- EXERCISE DETAILS
Which lines of the material contain the word "Luke"? Show each one.

[GIVEN INFORMATION Boundary: Start]

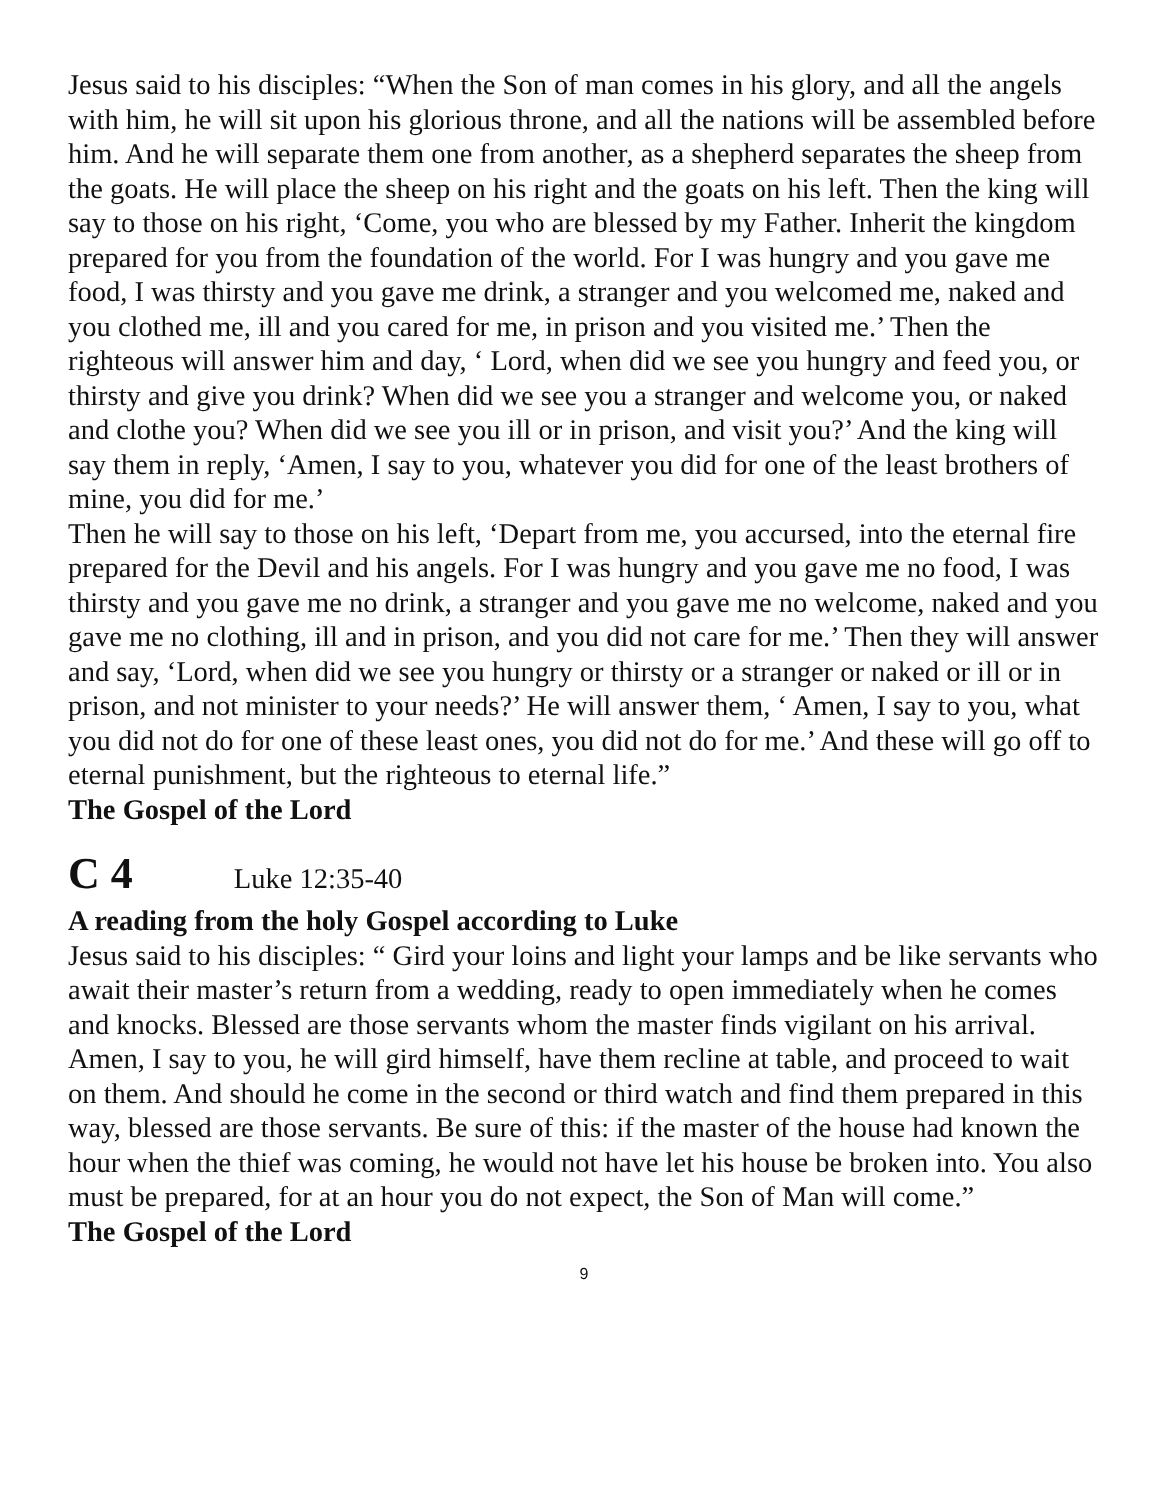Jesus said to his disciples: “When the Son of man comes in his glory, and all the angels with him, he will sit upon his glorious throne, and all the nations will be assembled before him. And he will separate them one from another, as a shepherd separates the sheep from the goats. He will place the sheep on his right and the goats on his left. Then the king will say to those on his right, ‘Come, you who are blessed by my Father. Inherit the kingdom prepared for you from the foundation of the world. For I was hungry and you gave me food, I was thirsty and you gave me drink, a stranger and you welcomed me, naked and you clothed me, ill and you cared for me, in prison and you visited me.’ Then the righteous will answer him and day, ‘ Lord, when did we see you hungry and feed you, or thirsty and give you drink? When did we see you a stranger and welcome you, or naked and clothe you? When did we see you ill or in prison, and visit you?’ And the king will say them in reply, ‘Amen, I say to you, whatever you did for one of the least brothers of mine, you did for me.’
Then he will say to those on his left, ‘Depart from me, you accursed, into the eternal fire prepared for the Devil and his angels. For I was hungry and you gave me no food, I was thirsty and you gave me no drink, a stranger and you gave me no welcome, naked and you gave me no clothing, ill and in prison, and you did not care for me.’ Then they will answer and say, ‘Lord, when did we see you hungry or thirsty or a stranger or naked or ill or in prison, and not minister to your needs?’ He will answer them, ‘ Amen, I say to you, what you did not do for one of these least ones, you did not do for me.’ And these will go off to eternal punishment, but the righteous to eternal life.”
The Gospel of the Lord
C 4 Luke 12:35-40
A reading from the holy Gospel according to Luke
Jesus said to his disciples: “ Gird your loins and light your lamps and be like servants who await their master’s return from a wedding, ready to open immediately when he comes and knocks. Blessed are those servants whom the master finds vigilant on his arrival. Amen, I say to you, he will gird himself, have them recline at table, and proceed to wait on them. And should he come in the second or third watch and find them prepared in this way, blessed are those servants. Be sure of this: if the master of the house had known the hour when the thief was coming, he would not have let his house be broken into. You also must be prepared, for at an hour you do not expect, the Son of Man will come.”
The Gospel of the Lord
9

[GIVEN INFORMATION Boundary: End]

- SOLUTION BELOW
C 4 Luke 12:35-40
A reading from the holy Gospel according to Luke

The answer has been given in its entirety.